What true safe guards can be put within the institutional setting of CFA to avoid political interference from both parties such as determining the resource allocation based on needs analysis…. I don’t know, it seems a waste of time and a lot of hatred to fight over something that we should not.
The ‘Bill’ to which my correspondent refers to is the now Fair Work Amendment (Respect for Emergency Services Volunteers) Act 2016. The relevant section provides a new s 254A in the Fair Work Act 2009 (Cth) which says:
(1) A body covered by subsection (2) is entitled to make a submission for consideration in relation to a matter before the FWC if:
(a) the matter arises under this Part; and
(b) the matter affects, or could affect, the volunteers of a designated emergency management body.
(2) The bodies are as follows:
(a) a body corporate that:
(i) has a history of representing the interests of the designated emergency management body’s volunteers; and
(ii) is not prescribed by the regulations for the purposes of this subparagraph;
(b) any other body that is prescribed by the regulations for the purposes of this paragraph.
Without tracing it’s history, I imagine the VFBV meets the definition set out in s 254A(2) in which case they are entitled to ‘make a submission’. That is not the same as being represented in the CFA and UFU negotiations, but it does allow them to make a submission to the Commission if the Commission is asked to approve an Enterprise Agreement or make some other relevant ruling.
As for how did the conflict start? I’m a lawyer, not a historian so it’s not a matter that I can properly comment on. Is it based on inherent political views? Again I can’t say for sure but certainly one might infer that the Victorian Labor Government has strong ties with the union movement and the Coalition Federal government has an ideological set against trade unions. As I say it’s not for me to say but I do note the following from the Prime Minister’s Press Release (https://www.pm.gov.au/media/2016-08-31/fair-work-amendment-respect-emergency-services-volunteers-bill-2016). He says:
The actions of the United Firefighters Union of Australia have placed the Victorian Country Fire Authority in the position of having to choose between the best interests of its brave volunteers and conceding to the demands of the union.

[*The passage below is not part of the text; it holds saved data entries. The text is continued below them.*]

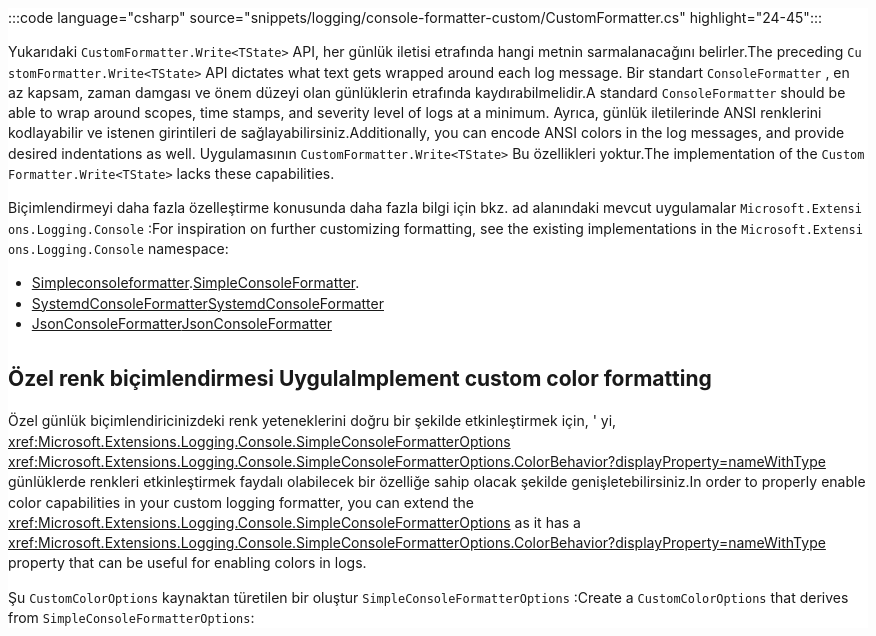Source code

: :::code language="csharp" source="snippets/logging/console-formatter-custom/CustomFormatter.cs" highlight="24-45":::

<span data-ttu-id="a7b00-162">Yukarıdaki `CustomFormatter.Write<TState>` API, her günlük iletisi etrafında hangi metnin sarmalanacağını belirler.</span><span class="sxs-lookup"><span data-stu-id="a7b00-162">The preceding `CustomFormatter.Write<TState>` API dictates what text gets wrapped around each log message.</span></span> <span data-ttu-id="a7b00-163">Bir standart `ConsoleFormatter` , en az kapsam, zaman damgası ve önem düzeyi olan günlüklerin etrafında kaydırabilmelidir.</span><span class="sxs-lookup"><span data-stu-id="a7b00-163">A standard `ConsoleFormatter` should be able to wrap around scopes, time stamps, and severity level of logs at a minimum.</span></span> <span data-ttu-id="a7b00-164">Ayrıca, günlük iletilerinde ANSI renklerini kodlayabilir ve istenen girintileri de sağlayabilirsiniz.</span><span class="sxs-lookup"><span data-stu-id="a7b00-164">Additionally, you can encode ANSI colors in the log messages, and provide desired indentations as well.</span></span> <span data-ttu-id="a7b00-165">Uygulamasının `CustomFormatter.Write<TState>` Bu özellikleri yoktur.</span><span class="sxs-lookup"><span data-stu-id="a7b00-165">The implementation of the `CustomFormatter.Write<TState>` lacks these capabilities.</span></span>

<span data-ttu-id="a7b00-166">Biçimlendirmeyi daha fazla özelleştirme konusunda daha fazla bilgi için bkz. ad alanındaki mevcut uygulamalar `Microsoft.Extensions.Logging.Console` :</span><span class="sxs-lookup"><span data-stu-id="a7b00-166">For inspiration on further customizing formatting, see the existing implementations in the `Microsoft.Extensions.Logging.Console` namespace:</span></span>

- <span data-ttu-id="a7b00-167">[Simpleconsoleformatter](https://github.com/dotnet/runtime/blob/master/src/libraries/Microsoft.Extensions.Logging.Console/src/SimpleConsoleFormatter.cs).</span><span class="sxs-lookup"><span data-stu-id="a7b00-167">[SimpleConsoleFormatter](https://github.com/dotnet/runtime/blob/master/src/libraries/Microsoft.Extensions.Logging.Console/src/SimpleConsoleFormatter.cs).</span></span>
- [<span data-ttu-id="a7b00-168">SystemdConsoleFormatter</span><span class="sxs-lookup"><span data-stu-id="a7b00-168">SystemdConsoleFormatter</span></span>](https://github.com/dotnet/runtime/blob/master/src/libraries/Microsoft.Extensions.Logging.Console/src/SystemdConsoleFormatter.cs)
- [<span data-ttu-id="a7b00-169">JsonConsoleFormatter</span><span class="sxs-lookup"><span data-stu-id="a7b00-169">JsonConsoleFormatter</span></span>](https://github.com/dotnet/runtime/blob/master/src/libraries/Microsoft.Extensions.Logging.Console/src/JsonConsoleFormatter.cs)

## <a name="implement-custom-color-formatting"></a><span data-ttu-id="a7b00-170">Özel renk biçimlendirmesi Uygula</span><span class="sxs-lookup"><span data-stu-id="a7b00-170">Implement custom color formatting</span></span>

<span data-ttu-id="a7b00-171">Özel günlük biçimlendiricinizdeki renk yeteneklerini doğru bir şekilde etkinleştirmek için, ' yi, <xref:Microsoft.Extensions.Logging.Console.SimpleConsoleFormatterOptions> <xref:Microsoft.Extensions.Logging.Console.SimpleConsoleFormatterOptions.ColorBehavior?displayProperty=nameWithType> günlüklerde renkleri etkinleştirmek faydalı olabilecek bir özelliğe sahip olacak şekilde genişletebilirsiniz.</span><span class="sxs-lookup"><span data-stu-id="a7b00-171">In order to properly enable color capabilities in your custom logging formatter, you can extend the <xref:Microsoft.Extensions.Logging.Console.SimpleConsoleFormatterOptions> as it has a <xref:Microsoft.Extensions.Logging.Console.SimpleConsoleFormatterOptions.ColorBehavior?displayProperty=nameWithType> property that can be useful for enabling colors in logs.</span></span>

<span data-ttu-id="a7b00-172">Şu `CustomColorOptions` kaynaktan türetilen bir oluştur `SimpleConsoleFormatterOptions` :</span><span class="sxs-lookup"><span data-stu-id="a7b00-172">Create a `CustomColorOptions` that derives from `SimpleConsoleFormatterOptions`:</span></span>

What I find interesting is the Prime Minister is setting the matter up as ‘volunteers’ v ‘union’. The UFU represents the interests of its members, the employed firefighters. The VFBV no doubt claims to represent the interests of the volunteers, but the VFBV might also be considered a union (Fair Work (Registered Organisations) Act 2009 (Cth) s 19). So why doesn’t he say that the CFA has to choose between the demands of the VFBV and the UFU; or that the CFA is choosing between the best interests of the brave volunteers and the brave employees? It is certainly representing that the union is something other than the collective representative of the employees and I would infer represents an anti-union philosophy.
As for safe guards to avoid political interference that really isn’t possible. Governments are there to govern and by its nature that is political. The CFA is a government authority – the CFA ‘is subject to the general direction and control of the Minister in the performance of its functions and the exercise of its powers’ (CFA Act s 6A(1)). As for the Federal Government intervention, Victoria has passed its industrial relations power to the Commonwealth (see The Commonwealth setting terms and conditions of employment for Victorian fire fighters (May 20, 2015)). The Commonwealth government of course has to change its laws when it sees the need to do so. That is also, inherently political. This issue may have been brought to front as it took place during a federal election so of course the parties, in particular the federal government was going to make political mileage out of it. That is what it is to be ‘political’.